** EXERCISE DIRECTIONS **
Every word of every entry must be retyped exactly.

** DATASET RECORDS **
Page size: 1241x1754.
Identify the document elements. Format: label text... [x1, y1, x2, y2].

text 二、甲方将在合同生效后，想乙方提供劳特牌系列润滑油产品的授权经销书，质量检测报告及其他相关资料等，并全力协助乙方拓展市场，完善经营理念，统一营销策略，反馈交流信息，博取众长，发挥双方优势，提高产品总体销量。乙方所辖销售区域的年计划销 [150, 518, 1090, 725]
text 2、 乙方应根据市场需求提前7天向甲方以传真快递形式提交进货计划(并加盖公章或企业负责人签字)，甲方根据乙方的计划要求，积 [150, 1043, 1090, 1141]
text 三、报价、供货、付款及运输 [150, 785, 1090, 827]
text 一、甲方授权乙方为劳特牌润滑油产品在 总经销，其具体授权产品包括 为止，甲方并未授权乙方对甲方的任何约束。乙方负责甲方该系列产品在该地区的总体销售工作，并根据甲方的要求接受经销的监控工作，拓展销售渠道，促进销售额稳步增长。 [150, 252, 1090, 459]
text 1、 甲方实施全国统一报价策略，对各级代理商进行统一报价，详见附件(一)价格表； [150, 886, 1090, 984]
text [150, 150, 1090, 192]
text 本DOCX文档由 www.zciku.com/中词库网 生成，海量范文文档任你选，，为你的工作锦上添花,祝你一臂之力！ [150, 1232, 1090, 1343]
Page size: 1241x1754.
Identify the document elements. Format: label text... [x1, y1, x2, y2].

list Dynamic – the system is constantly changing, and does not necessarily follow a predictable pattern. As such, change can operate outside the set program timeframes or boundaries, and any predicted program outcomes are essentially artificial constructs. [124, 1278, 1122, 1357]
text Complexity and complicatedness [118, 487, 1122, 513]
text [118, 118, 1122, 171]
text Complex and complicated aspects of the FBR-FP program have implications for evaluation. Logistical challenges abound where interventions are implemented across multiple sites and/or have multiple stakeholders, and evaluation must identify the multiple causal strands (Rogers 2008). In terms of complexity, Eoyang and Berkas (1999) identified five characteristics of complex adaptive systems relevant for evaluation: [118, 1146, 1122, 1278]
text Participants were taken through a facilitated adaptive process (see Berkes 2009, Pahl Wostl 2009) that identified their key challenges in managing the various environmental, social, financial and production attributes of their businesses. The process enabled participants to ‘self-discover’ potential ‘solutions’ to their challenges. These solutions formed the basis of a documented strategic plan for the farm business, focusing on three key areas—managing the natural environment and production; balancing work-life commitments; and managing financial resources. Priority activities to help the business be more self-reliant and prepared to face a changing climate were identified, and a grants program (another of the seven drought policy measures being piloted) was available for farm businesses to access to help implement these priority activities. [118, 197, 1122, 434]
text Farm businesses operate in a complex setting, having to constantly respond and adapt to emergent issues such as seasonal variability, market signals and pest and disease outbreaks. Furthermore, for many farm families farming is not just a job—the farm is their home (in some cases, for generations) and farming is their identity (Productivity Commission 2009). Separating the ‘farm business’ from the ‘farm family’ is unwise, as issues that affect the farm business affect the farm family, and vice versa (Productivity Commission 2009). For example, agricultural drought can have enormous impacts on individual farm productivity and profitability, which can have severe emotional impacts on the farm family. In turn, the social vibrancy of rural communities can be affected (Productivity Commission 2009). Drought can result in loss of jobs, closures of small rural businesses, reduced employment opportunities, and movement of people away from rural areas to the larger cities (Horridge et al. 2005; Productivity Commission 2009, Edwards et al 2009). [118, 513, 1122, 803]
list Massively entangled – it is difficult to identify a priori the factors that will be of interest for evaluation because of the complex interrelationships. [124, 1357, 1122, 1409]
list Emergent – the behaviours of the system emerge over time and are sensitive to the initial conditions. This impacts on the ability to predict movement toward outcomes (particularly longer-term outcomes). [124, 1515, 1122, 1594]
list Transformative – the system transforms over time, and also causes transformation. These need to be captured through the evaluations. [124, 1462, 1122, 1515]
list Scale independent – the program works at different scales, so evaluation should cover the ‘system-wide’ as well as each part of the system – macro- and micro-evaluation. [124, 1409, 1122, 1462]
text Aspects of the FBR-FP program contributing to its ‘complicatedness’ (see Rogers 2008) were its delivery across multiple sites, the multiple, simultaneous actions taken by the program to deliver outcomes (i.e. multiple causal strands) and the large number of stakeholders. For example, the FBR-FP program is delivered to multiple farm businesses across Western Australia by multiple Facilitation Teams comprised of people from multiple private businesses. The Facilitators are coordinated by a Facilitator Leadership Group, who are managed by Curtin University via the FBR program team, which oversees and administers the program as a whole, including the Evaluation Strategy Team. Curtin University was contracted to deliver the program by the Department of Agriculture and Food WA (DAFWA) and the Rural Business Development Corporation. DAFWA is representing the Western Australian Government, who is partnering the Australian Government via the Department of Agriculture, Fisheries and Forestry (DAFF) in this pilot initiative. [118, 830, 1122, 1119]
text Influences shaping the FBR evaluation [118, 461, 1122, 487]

** FINAL ANSWER **
Page size: 1241x1754.
Identify the document elements. Format: label text... [x1, y1, x2, y2].

text 二、甲方将在合同生效后，想乙方提供劳特牌系列润滑油产品的授权经销书，质量检测报告及其他相关资料等，并全力协助乙方拓展市场，完善经营理念，统一营销策略，反馈交流信息，博取众长，发挥双方优势，提高产品总体销量。乙方所辖销售区域的年计划销 [150, 518, 1090, 725]
text 2、 乙方应根据市场需求提前7天向甲方以传真快递形式提交进货计划(并加盖公章或企业负责人签字)，甲方根据乙方的计划要求，积 [150, 1043, 1090, 1141]
text 三、报价、供货、付款及运输 [150, 785, 1090, 827]
text 一、甲方授权乙方为劳特牌润滑油产品在 总经销，其具体授权产品包括 为止，甲方并未授权乙方对甲方的任何约束。乙方负责甲方该系列产品在该地区的总体销售工作，并根据甲方的要求接受经销的监控工作，拓展销售渠道，促进销售额稳步增长。 [150, 252, 1090, 459]
text 1、 甲方实施全国统一报价策略，对各级代理商进行统一报价，详见附件(一)价格表； [150, 886, 1090, 984]
text [150, 150, 1090, 192]
text 本DOCX文档由 www.zciku.com/中词库网 生成，海量范文文档任你选，，为你的工作锦上添花,祝你一臂之力！ [150, 1232, 1090, 1343]
Page size: 1241x1754.
Identify the document elements. Format: label text... [x1, y1, x2, y2].

list Dynamic – the system is constantly changing, and does not necessarily follow a predictable pattern. As such, change can operate outside the set program timeframes or boundaries, and any predicted program outcomes are essentially artificial constructs. [124, 1278, 1122, 1357]
text Complexity and complicatedness [118, 487, 1122, 513]
text [118, 118, 1122, 171]
text Complex and complicated aspects of the FBR-FP program have implications for evaluation. Logistical challenges abound where interventions are implemented across multiple sites and/or have multiple stakeholders, and evaluation must identify the multiple causal strands (Rogers 2008). In terms of complexity, Eoyang and Berkas (1999) identified five characteristics of complex adaptive systems relevant for evaluation: [118, 1146, 1122, 1278]
text Participants were taken through a facilitated adaptive process (see Berkes 2009, Pahl Wostl 2009) that identified their key challenges in managing the various environmental, social, financial and production attributes of their businesses. The process enabled participants to ‘self-discover’ potential ‘solutions’ to their challenges. These solutions formed the basis of a documented strategic plan for the farm business, focusing on three key areas—managing the natural environment and production; balancing work-life commitments; and managing financial resources. Priority activities to help the business be more self-reliant and prepared to face a changing climate were identified, and a grants program (another of the seven drought policy measures being piloted) was available for farm businesses to access to help implement these priority activities. [118, 197, 1122, 434]
text Farm businesses operate in a complex setting, having to constantly respond and adapt to emergent issues such as seasonal variability, market signals and pest and disease outbreaks. Furthermore, for many farm families farming is not just a job—the farm is their home (in some cases, for generations) and farming is their identity (Productivity Commission 2009). Separating the ‘farm business’ from the ‘farm family’ is unwise, as issues that affect the farm business affect the farm family, and vice versa (Productivity Commission 2009). For example, agricultural drought can have enormous impacts on individual farm productivity and profitability, which can have severe emotional impacts on the farm family. In turn, the social vibrancy of rural communities can be affected (Productivity Commission 2009). Drought can result in loss of jobs, closures of small rural businesses, reduced employment opportunities, and movement of people away from rural areas to the larger cities (Horridge et al. 2005; Productivity Commission 2009, Edwards et al 2009). [118, 513, 1122, 803]
list Massively entangled – it is difficult to identify a priori the factors that will be of interest for evaluation because of the complex interrelationships. [124, 1357, 1122, 1409]
list Emergent – the behaviours of the system emerge over time and are sensitive to the initial conditions. This impacts on the ability to predict movement toward outcomes (particularly longer-term outcomes). [124, 1515, 1122, 1594]
list Transformative – the system transforms over time, and also causes transformation. These need to be captured through the evaluations. [124, 1462, 1122, 1515]
list Scale independent – the program works at different scales, so evaluation should cover the ‘system-wide’ as well as each part of the system – macro- and micro-evaluation. [124, 1409, 1122, 1462]
text Aspects of the FBR-FP program contributing to its ‘complicatedness’ (see Rogers 2008) were its delivery across multiple sites, the multiple, simultaneous actions taken by the program to deliver outcomes (i.e. multiple causal strands) and the large number of stakeholders. For example, the FBR-FP program is delivered to multiple farm businesses across Western Australia by multiple Facilitation Teams comprised of people from multiple private businesses. The Facilitators are coordinated by a Facilitator Leadership Group, who are managed by Curtin University via the FBR program team, which oversees and administers the program as a whole, including the Evaluation Strategy Team. Curtin University was contracted to deliver the program by the Department of Agriculture and Food WA (DAFWA) and the Rural Business Development Corporation. DAFWA is representing the Western Australian Government, who is partnering the Australian Government via the Department of Agriculture, Fisheries and Forestry (DAFF) in this pilot initiative. [118, 830, 1122, 1119]
text Influences shaping the FBR evaluation [118, 461, 1122, 487]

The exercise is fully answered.